__Record set__:
· · · ·
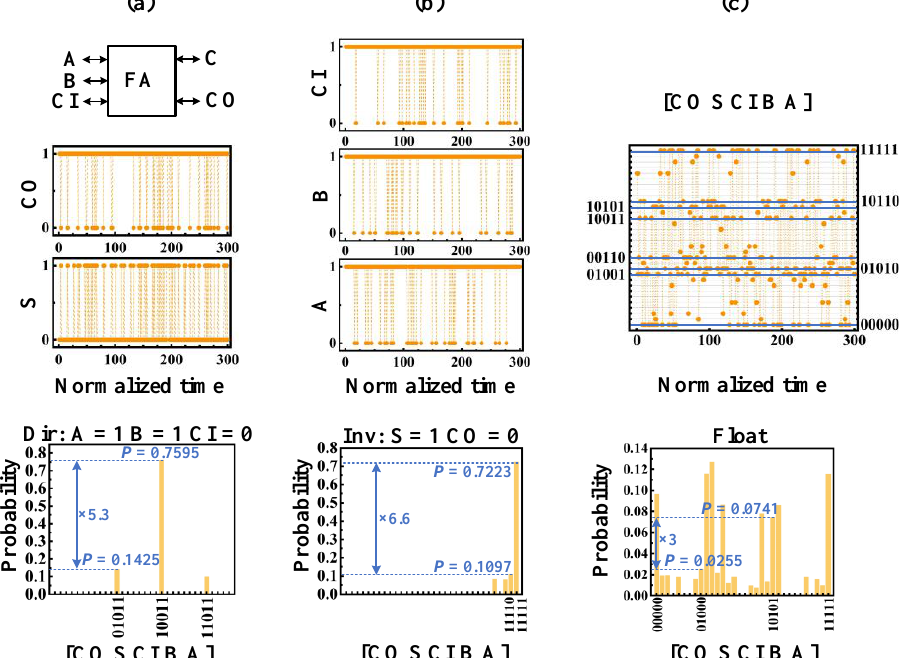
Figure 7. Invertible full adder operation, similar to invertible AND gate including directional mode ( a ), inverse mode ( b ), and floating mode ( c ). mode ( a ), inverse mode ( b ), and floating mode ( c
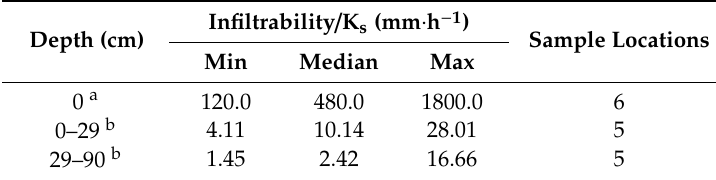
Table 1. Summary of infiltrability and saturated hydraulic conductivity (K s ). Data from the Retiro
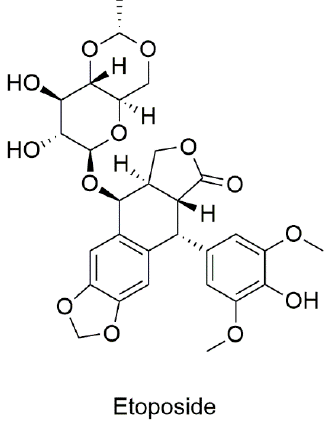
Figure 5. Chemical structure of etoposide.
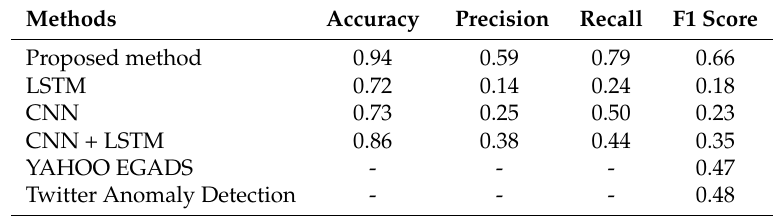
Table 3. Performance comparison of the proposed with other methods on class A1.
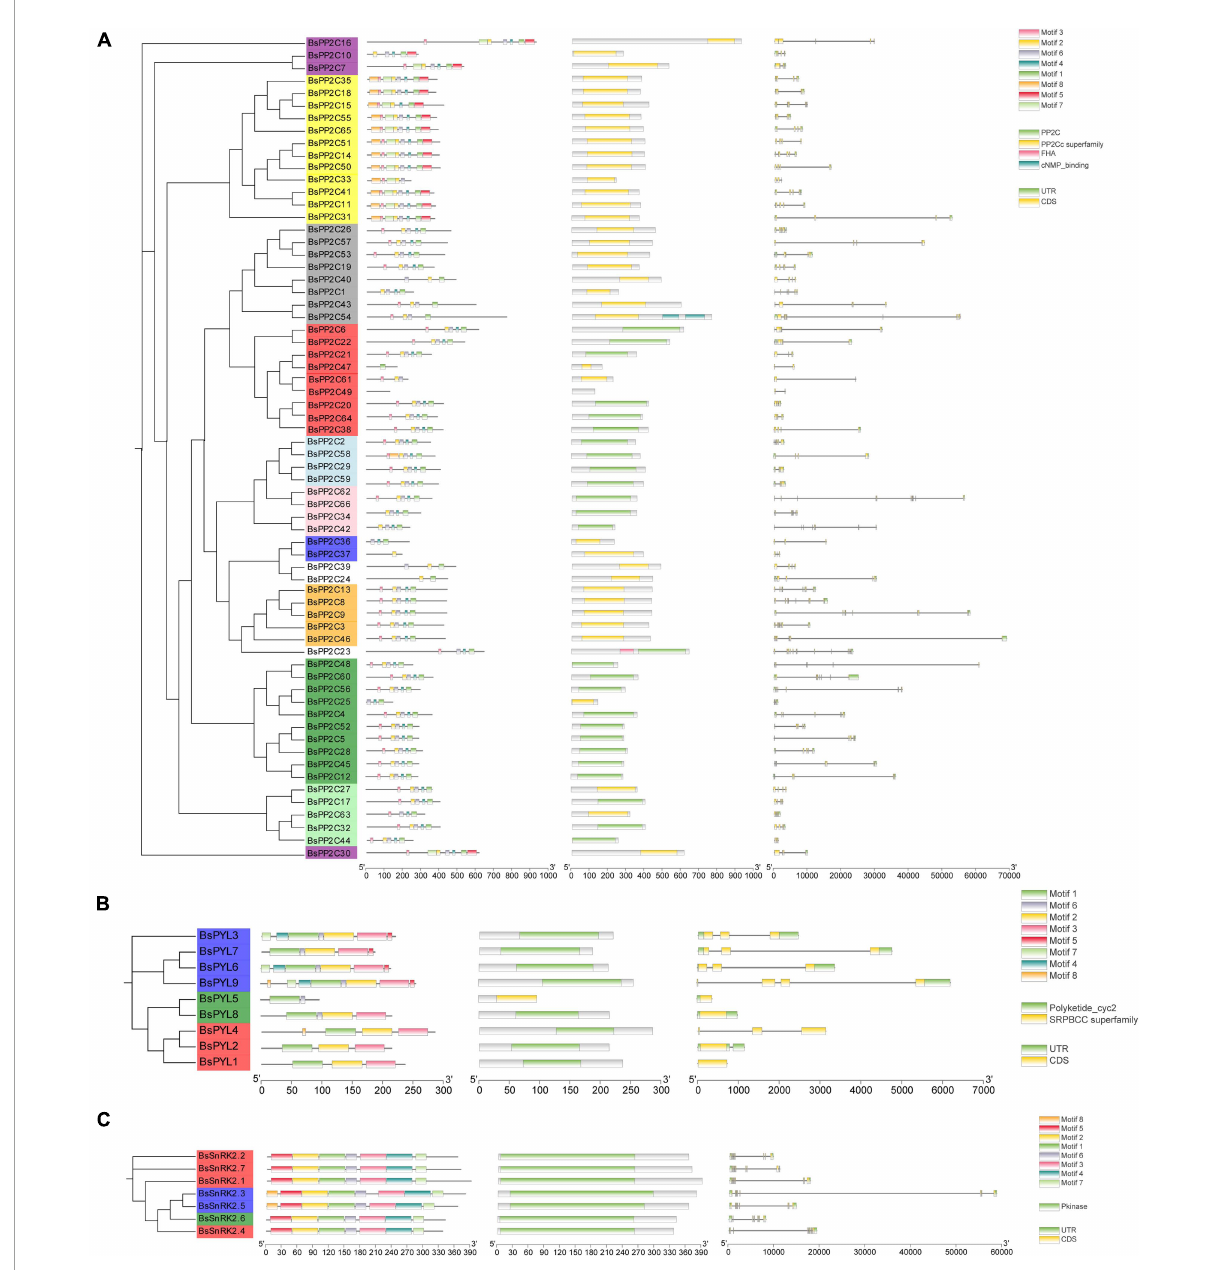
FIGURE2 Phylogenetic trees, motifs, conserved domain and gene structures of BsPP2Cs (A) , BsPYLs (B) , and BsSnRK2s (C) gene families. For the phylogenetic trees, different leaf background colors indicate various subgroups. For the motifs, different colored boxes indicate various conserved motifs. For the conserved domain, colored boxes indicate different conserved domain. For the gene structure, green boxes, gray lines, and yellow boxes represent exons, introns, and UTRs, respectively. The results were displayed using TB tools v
· · · ·
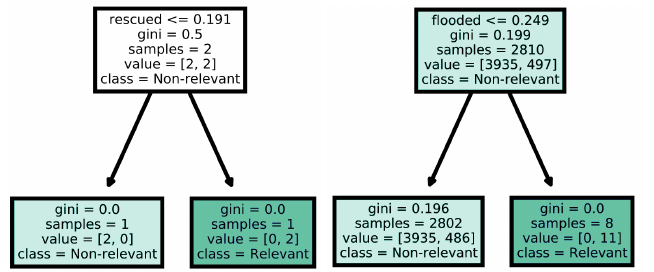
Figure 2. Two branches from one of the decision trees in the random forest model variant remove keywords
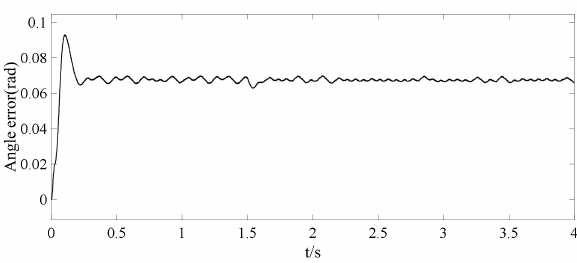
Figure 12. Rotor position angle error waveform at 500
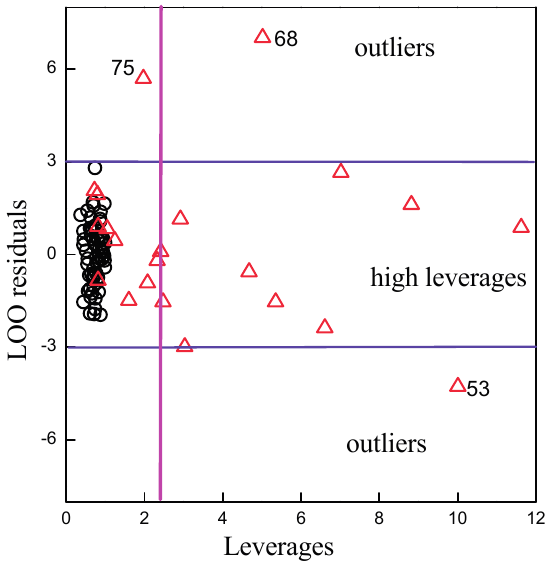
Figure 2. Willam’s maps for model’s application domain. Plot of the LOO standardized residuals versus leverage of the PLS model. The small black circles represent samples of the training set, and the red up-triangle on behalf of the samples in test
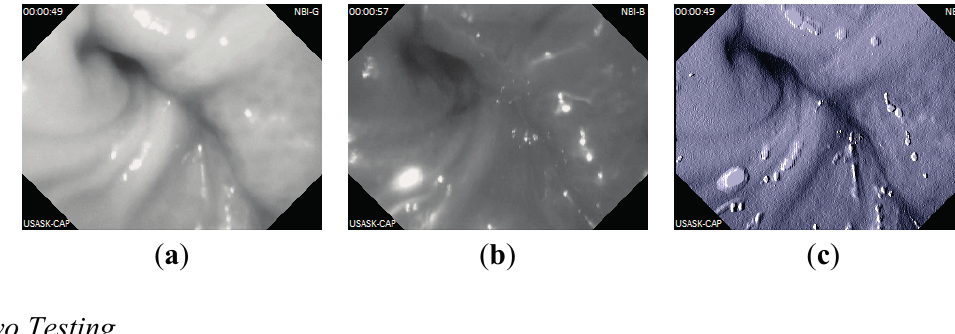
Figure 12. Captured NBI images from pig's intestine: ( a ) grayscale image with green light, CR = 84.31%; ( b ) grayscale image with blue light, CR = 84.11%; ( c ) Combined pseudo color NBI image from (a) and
· · · ·
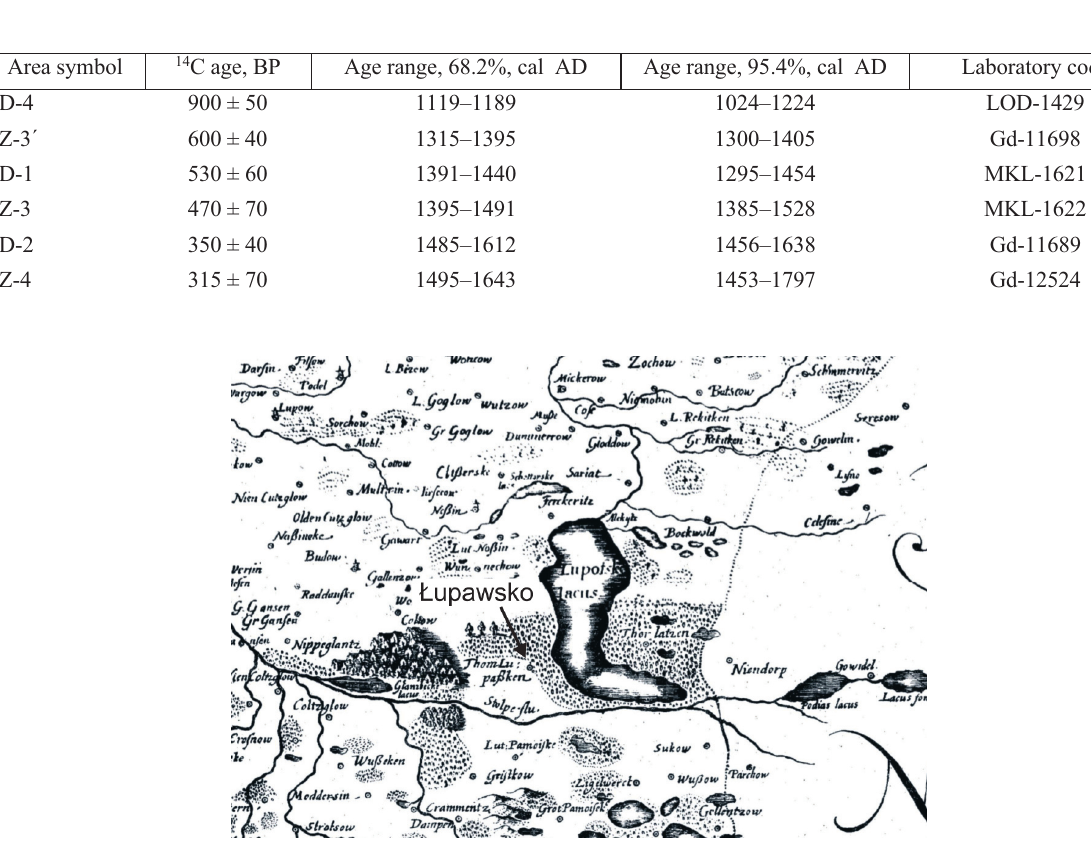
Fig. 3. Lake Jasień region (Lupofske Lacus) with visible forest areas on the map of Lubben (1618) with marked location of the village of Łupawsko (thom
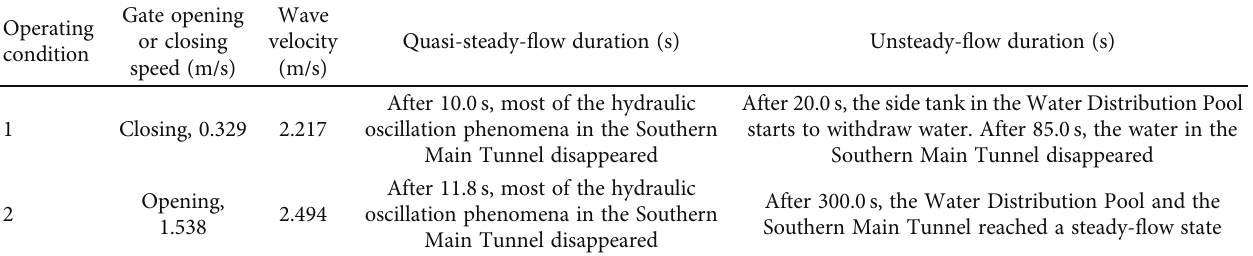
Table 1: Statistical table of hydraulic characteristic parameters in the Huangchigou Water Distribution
· · · ·
What is wanted is an exact copy of the lines above from the one containing "Figure 7. Invertible" through the one containing "Table 3. Performance", with no pictures in it.

__Written solution__:
Figure 7. Invertible full adder operation, similar to invertible AND gate including directional mode ( a ), inverse mode ( b ), and floating mode ( c ). mode ( a ), inverse mode ( b ), and floating mode ( c
Table 1. Summary of infiltrability and saturated hydraulic conductivity (K s ). Data from the Retiro
Figure 5. Chemical structure of etoposide.
Table 3. Performance comparison of the proposed with other methods on class A1.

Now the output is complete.